Si vous ne voyez jamais cette viande en supermarché, c’est normal : une machine la trie et la sépare de la chaîne. Elle est ensuite expédiée dans de nouvelles usines où on l’intègre aux plats préparés (malin, c’est invisible), ou plus prosaïquement à la nourriture destinée à d’autres animaux. Mais bien souvent, aussi, ces aiguillettes sont commercialisées. À six ou huit euros le kilo, comment pourrait-on s’attendre à mieux ? Il serait temps de songer que la viande que l’on mange est tirée de poulets malades, atteints de dégénérescence musculaire sévère, dont les effets commencent maintenant à éclater au grand jour. 

Pourtant, comme l’indique le ministère de l’Agriculture dans une synthèse publiée en 2018, « la volaille est la seconde viande la plus consommée en France. La consommation individuelle de volaille, qui s’élevait à 16 kg par habitant en 1980, a atteint 29,7 kg par habitant en 2018, soit une hausse de 85 % en 40 ans. » Le produit préféré des Français reste l’escalope, mais ce sont également les produits transformés comme les nuggets qui arrivent en tête des ventes, dont les procédés de fabrications sont bien connus.

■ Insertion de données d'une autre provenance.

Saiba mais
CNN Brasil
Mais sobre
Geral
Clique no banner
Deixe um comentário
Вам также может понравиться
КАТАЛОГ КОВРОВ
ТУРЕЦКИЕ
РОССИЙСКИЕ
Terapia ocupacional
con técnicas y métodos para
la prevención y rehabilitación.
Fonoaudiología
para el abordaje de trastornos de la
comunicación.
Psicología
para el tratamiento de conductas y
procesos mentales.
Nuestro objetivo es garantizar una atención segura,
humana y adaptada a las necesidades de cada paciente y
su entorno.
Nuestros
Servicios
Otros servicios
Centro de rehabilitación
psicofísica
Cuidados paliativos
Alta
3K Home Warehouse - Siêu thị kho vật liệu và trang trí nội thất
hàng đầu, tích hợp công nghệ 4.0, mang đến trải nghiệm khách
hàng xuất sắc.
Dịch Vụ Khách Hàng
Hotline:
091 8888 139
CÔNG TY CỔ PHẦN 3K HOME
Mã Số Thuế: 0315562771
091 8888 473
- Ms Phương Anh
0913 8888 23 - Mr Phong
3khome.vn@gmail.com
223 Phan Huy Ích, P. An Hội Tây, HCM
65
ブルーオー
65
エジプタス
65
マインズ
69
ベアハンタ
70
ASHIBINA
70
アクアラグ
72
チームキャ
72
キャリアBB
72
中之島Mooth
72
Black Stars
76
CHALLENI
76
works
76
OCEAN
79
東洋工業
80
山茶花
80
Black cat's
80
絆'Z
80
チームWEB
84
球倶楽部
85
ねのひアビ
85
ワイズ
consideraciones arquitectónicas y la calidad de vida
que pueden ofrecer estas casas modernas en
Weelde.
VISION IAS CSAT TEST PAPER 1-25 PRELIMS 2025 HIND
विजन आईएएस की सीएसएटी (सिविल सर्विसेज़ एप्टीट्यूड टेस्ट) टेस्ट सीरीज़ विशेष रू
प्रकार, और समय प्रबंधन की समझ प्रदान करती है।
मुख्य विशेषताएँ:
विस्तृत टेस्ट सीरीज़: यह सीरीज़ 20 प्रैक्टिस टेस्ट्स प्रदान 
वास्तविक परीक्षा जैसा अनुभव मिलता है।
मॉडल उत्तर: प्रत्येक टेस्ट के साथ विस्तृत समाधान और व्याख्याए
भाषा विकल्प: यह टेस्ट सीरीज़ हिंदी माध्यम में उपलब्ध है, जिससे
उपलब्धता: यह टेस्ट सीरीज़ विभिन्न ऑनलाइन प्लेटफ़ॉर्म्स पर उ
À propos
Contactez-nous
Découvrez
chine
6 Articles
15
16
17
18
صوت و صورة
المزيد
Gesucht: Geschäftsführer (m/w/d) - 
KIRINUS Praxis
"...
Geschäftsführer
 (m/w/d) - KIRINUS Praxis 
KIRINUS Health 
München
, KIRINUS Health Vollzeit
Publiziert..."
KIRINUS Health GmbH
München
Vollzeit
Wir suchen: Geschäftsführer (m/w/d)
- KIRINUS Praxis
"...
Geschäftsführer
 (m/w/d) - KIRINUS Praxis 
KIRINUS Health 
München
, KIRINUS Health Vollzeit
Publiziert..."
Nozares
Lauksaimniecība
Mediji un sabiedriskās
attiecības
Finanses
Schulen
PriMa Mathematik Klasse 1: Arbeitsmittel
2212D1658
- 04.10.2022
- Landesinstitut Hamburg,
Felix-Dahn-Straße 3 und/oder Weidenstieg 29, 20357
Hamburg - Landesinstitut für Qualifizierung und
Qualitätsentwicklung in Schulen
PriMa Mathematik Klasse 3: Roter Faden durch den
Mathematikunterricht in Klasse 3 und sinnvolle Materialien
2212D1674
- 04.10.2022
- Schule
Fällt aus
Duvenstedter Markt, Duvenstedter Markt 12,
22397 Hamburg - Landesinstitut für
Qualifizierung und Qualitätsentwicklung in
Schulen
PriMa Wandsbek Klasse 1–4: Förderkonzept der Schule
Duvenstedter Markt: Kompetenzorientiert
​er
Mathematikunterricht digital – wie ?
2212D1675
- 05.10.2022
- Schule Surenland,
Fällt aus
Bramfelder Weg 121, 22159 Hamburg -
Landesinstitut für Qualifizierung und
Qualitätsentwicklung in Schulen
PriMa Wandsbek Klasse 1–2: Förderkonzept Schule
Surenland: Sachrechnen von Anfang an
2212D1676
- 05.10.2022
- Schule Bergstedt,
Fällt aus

Apparemment, il n’y aurait aucun risque sanitaire, du moins aucun danger microbien à court terme. Mais que penser d’une société qui élève et dévore des animaux déjà morts bien avant d’apercevoir les portes de l’abattoir ? La question est peut-être moins l’altération du goût ou la dégradation de notre santé que l’existence de pratiques inhumaines qui nous conduisent toujours au pire, c’est-à-dire à des conséquences qu’on n’avait pu imaginer.